* _EXERCISE BRIEF_
Could you restate the entries word for word, without the images?

Saved data entries:
__________

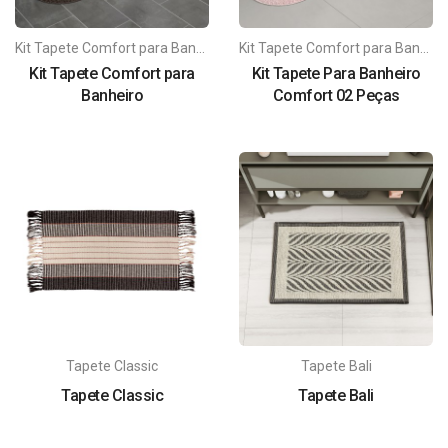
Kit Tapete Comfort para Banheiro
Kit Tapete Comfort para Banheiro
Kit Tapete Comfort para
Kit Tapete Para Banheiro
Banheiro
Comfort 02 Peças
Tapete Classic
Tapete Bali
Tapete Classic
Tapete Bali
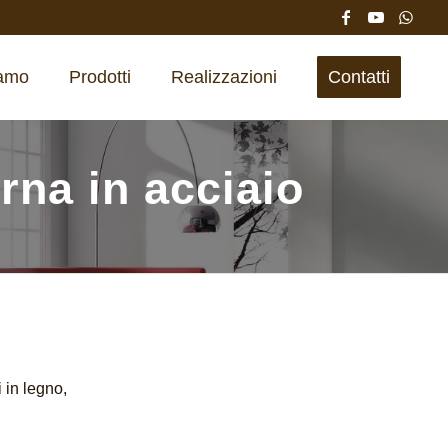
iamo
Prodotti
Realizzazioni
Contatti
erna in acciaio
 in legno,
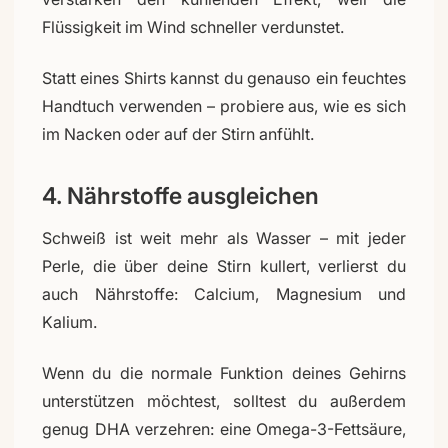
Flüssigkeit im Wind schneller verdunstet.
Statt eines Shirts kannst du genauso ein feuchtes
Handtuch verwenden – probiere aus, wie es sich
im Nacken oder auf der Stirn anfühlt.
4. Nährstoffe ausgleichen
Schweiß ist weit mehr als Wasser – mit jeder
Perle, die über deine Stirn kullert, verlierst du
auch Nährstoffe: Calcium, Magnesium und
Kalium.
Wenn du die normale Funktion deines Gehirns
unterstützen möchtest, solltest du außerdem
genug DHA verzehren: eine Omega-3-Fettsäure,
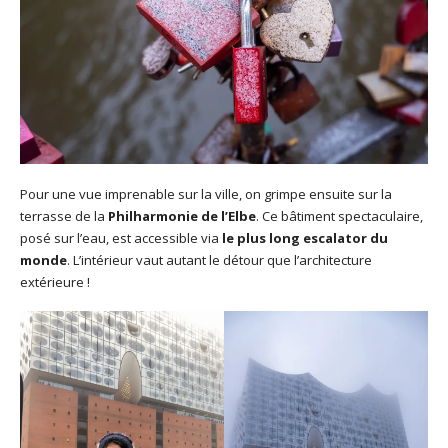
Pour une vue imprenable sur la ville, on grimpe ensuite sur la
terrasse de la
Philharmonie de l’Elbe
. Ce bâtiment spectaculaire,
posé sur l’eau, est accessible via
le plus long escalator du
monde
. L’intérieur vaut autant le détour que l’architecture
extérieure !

__________

* _EXPECTED ANSWER_
Kit Tapete Comfort para Banheiro
Kit Tapete Comfort para Banheiro
Kit Tapete Comfort para
Kit Tapete Para Banheiro
Banheiro
Comfort 02 Peças
Tapete Classic
Tapete Bali
Tapete Classic
Tapete Bali
iamo
Prodotti
Realizzazioni
Contatti
erna in acciaio
 in legno,
Flüssigkeit im Wind schneller verdunstet.
Statt eines Shirts kannst du genauso ein feuchtes
Handtuch verwenden – probiere aus, wie es sich
im Nacken oder auf der Stirn anfühlt.
4. Nährstoffe ausgleichen
Schweiß ist weit mehr als Wasser – mit jeder
Perle, die über deine Stirn kullert, verlierst du
auch Nährstoffe: Calcium, Magnesium und
Kalium.
Wenn du die normale Funktion deines Gehirns
unterstützen möchtest, solltest du außerdem
genug DHA verzehren: eine Omega-3-Fettsäure,
Pour une vue imprenable sur la ville, on grimpe ensuite sur la
terrasse de la
Philharmonie de l’Elbe
. Ce bâtiment spectaculaire,
posé sur l’eau, est accessible via
le plus long escalator du
monde
. L’intérieur vaut autant le détour que l’architecture
extérieure !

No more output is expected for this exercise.